Niklas Tille wurde in der U17 und U19 des VfL Wolfsburg ausgebildet und auch Ricardo Radina gehörte schon beim VfB Lübeck zum Trainingskader eines Regionalligisten. Vergleiche ich die jungen Spieler wie Maxi Marquardt und Leon Dippert mit Tim Vogel oder Kristof Rönnau aus dem letztjährigen Kader, die auch keine Regionalligaerfahrung hatten, dann ist es zu einem 1:1-Austausch gekommen. Und was man auch nicht vergessen sollte, ist, dass wir jetzt schon ein Jahr Regionalliga hinter uns haben und wissen, was uns erwartet. Von daher würde ich nicht sagen, dass wir unerfahrener sind. Aber mit Sicherheit ist Erfahrung schon wichtig. Noch wichtiger aber ist Qualität.

Wie schwer war und ist es, Spieler für den FC Schönberg 95 zu begeistern? Gerade vor dem Hintergrund eines geringeren Etats?

Wittfot: Gegenfrage: Warum sollte es schwer sein, Spieler für unseren Verein zu begeistern? Wir spielen mit unserem kleinen Verein in der Regionalliga, der vierthöchsten Spielklasse im Land des Fußballweltmeisters. Dazu haben wir ein Top-Trainergespann mit Axel Rietentiet und Axel Giere. Nicht umsonst haben sich viele Vereine für die beiden interessiert. Wir bieten den Jungs, die zu uns kommen, also eine tolle Plattform, sich zu präsentieren und für höhere Aufgaben anzubieten. Hinzu kommt, dass der Verein auch strukturell gut aufgestellt ist.

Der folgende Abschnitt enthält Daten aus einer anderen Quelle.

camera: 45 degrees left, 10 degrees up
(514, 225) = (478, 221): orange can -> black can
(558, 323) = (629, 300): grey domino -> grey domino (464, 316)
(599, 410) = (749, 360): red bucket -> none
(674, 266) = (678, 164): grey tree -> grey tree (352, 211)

Auf welchen Positionen und mit wie vielen Spielern will sich der FC Schönberg 95 noch verstärken?

Wittfot: Wir werden am Montag mit 17 Feldspielern und drei Torhütern, die unter Vertrag stehen, in die Vorbereitung starten. Ob und in welchem Bereich wir dann vielleicht noch etwas machen, wird sich im Laufe der Vorbereitung zeigen.

Wie sieht es bei Gabor Ruhr aus? Hat er eine Zukunft beim FC?

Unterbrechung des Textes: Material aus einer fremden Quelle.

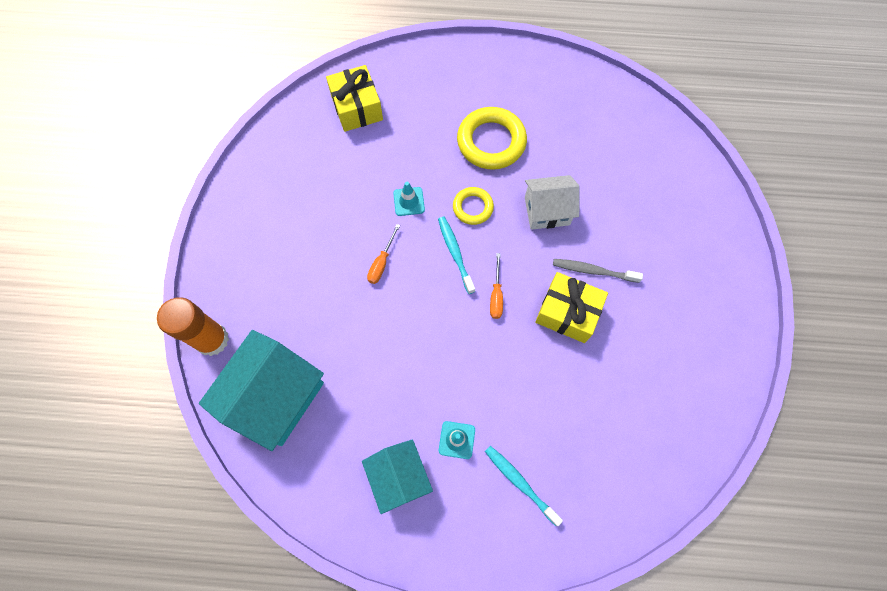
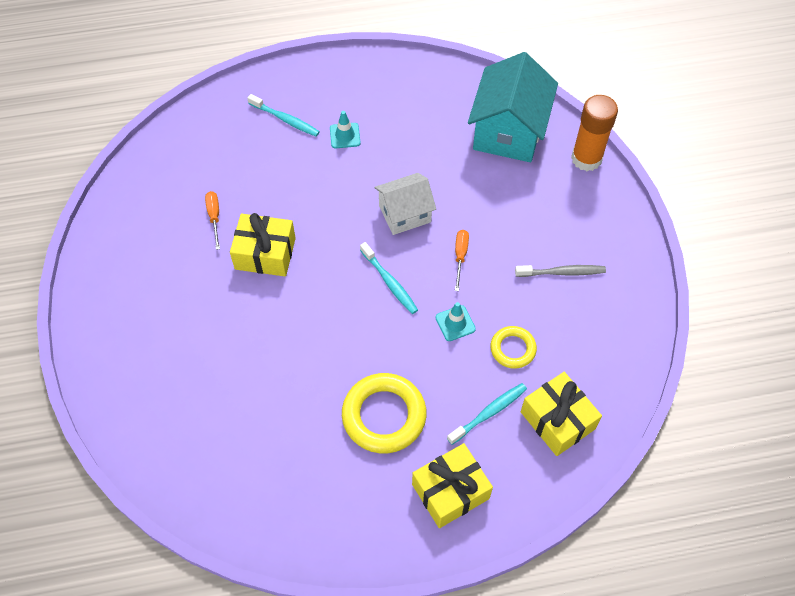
camera: 165 degrees right, 10 degrees down
(399, 477) = (384, 103): turquoise house -> none
(407, 125) = (489, 413): none -> turquoise toothbrush
(456, 79) = (450, 491): none -> yellow gift
(473, 207) = (384, 333): yellow ring -> yellow ring (513, 349)
(496, 295) = (338, 253): orange screwdriver -> orange screwdriver (214, 217)
(547, 211) = (303, 349): white house -> white house (405, 214)
(593, 271) = (244, 298): grey toothbrush -> grey toothbrush (562, 272)

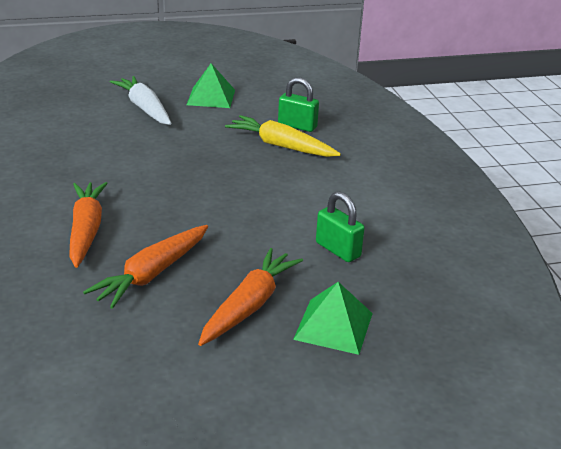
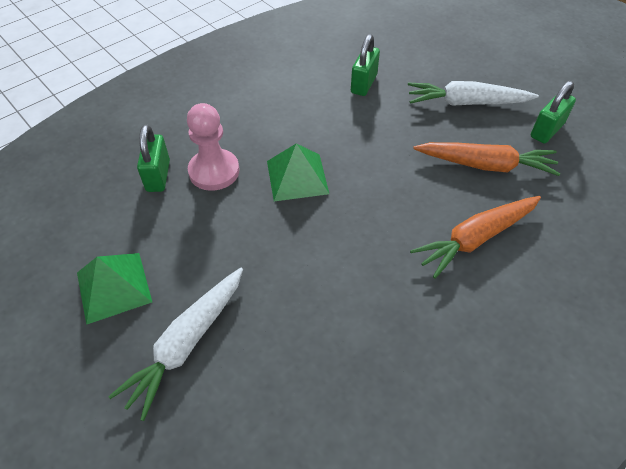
camera: 115 degrees left, 20 degrees up
(153, 342) = (546, 130): none -> green padlock
(249, 305) = (466, 103): orange carrot -> white carrot
(281, 146) = (214, 171): yellow carrot -> pink pawn
(333, 326) = (447, 63): green pyramid -> green pyramid (297, 177)

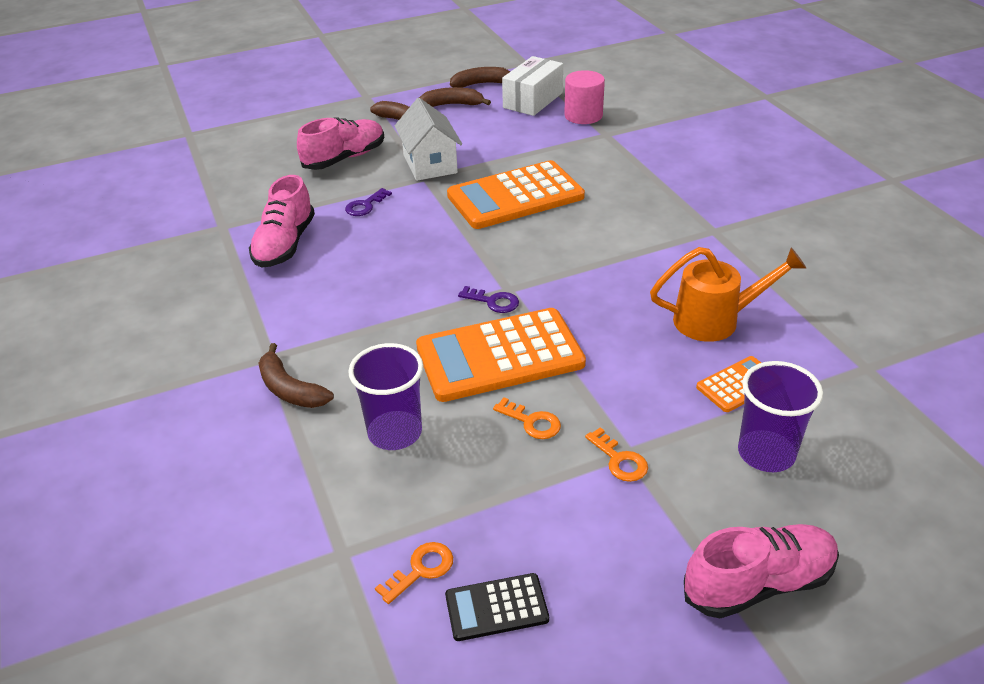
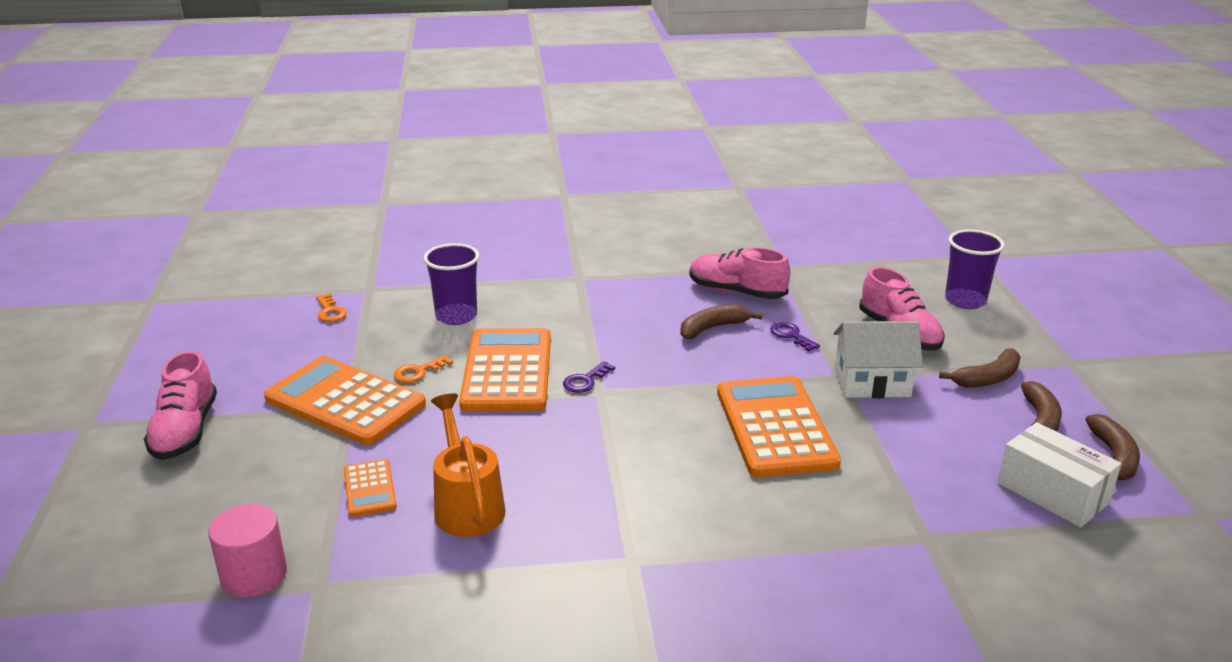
camera: 105 degrees right, 10 degrees down
(290, 389) = (535, 282): brown banana -> brown banana (713, 328)
(496, 607) = (277, 331): black calculator -> none
(583, 115) = (993, 530): pink cylinder -> pink cylinder (254, 575)
(619, 460) = (345, 402): orange key -> orange calculator
(715, 320) = (467, 505): orange watering can -> orange watering can turned 150 degrees clockwise
(766, 453) = (283, 476): purple cup -> purple cup (965, 300)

Wittfot: Kurzfristig nicht. Wir haben drei Torhüter im Kader, das sollte ausreichen. Gabor gilt aber noch einmal ein großer Dank für seine Unterstützung und seinen Einsatz in der vergangenen Saison, als bei uns Not am Mann war. Bei Gabor hat es sich im beruflichen Bereich so entwickelt, dass er weiterhin beim 1.FC Köln arbeiten wird. Von daher wäre ein weiteres Engagement bei uns eh nicht möglich gewesen. Was langfristig wird, kann man heute natürlich noch nicht sagen.

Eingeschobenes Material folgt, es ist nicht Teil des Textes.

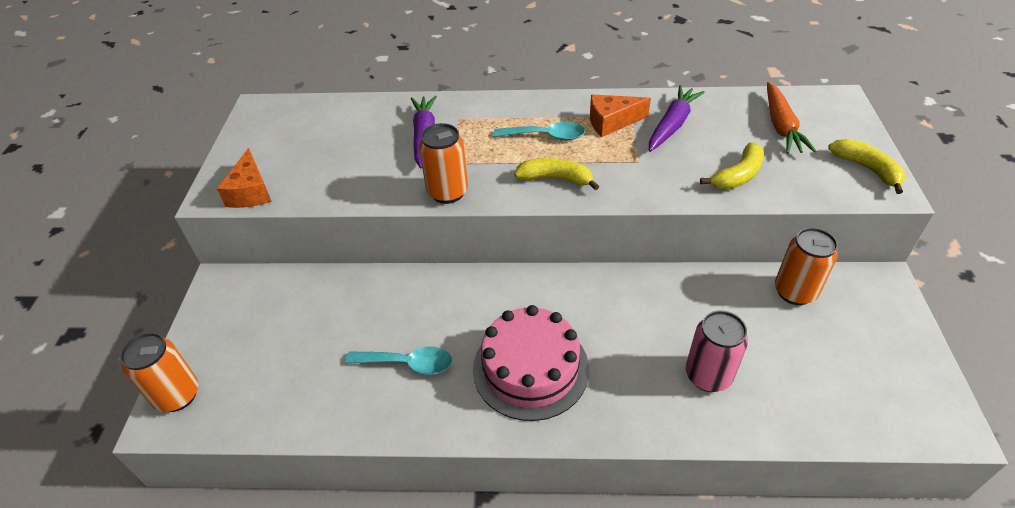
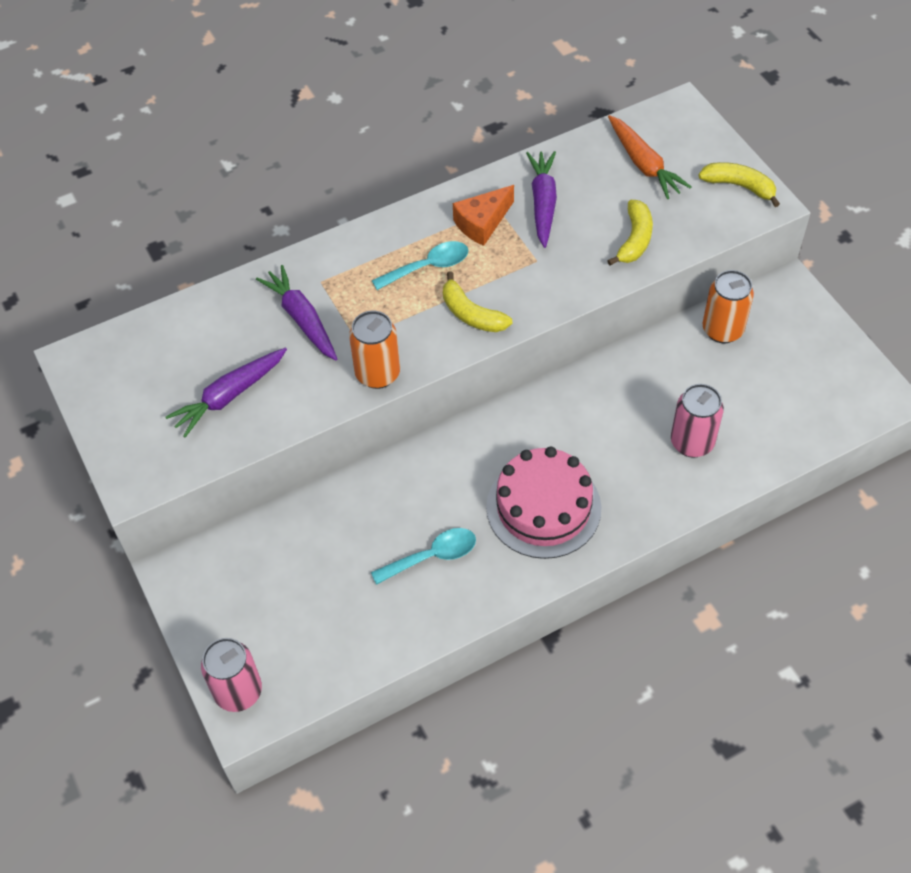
camera: 30 degrees left, 10 degrees up
(177, 395) = (238, 692): orange can -> pink can
(251, 192) = (170, 462): orange cheese -> none
(330, 165) = (229, 396): none -> purple carrot
(555, 179) = (471, 314): yellow banana -> yellow banana turned 120 degrees counterclockwise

Wer sind Ihre Favoriten für den Meistertitel?

Wittfot: Natürlich Cottbus als Absteiger aus der Dritten Liga, Nordhausen rüstet auf und dürfte, wie auch Vizemeister BAK, wieder zu den Meisterschaftsanwärtern zählen. Wie der BFC mit neuem Trainer den Umbruch hinbekommt, bleibt abzuwarten. Und als Geheimtipp sehe ich die Viktoria aus Berlin, wenn ich mir dort die Neuzugänge anschaue.

Wer wird es neben Schönberg noch schwer haben, die Klasse zu halten?

Wittfot: Zunächst einmal glaube ich, dass die Liga generell etwas stärker geworden ist durch Energie Cottbus ( Absteiger aus der 3. Liga) und die beiden Aufsteiger aus der Oberliga Lok Leipzig und FSV Union Fürstenwalde. Für wen es schwer wird, die Klasse zu halten, ist Stand jetzt schwer zu beantworten. Fußball ist manchmal nicht planbar. So hatte mit dem Abstieg von Halberstadt in der vergangenen Saison auch niemand gerechnet.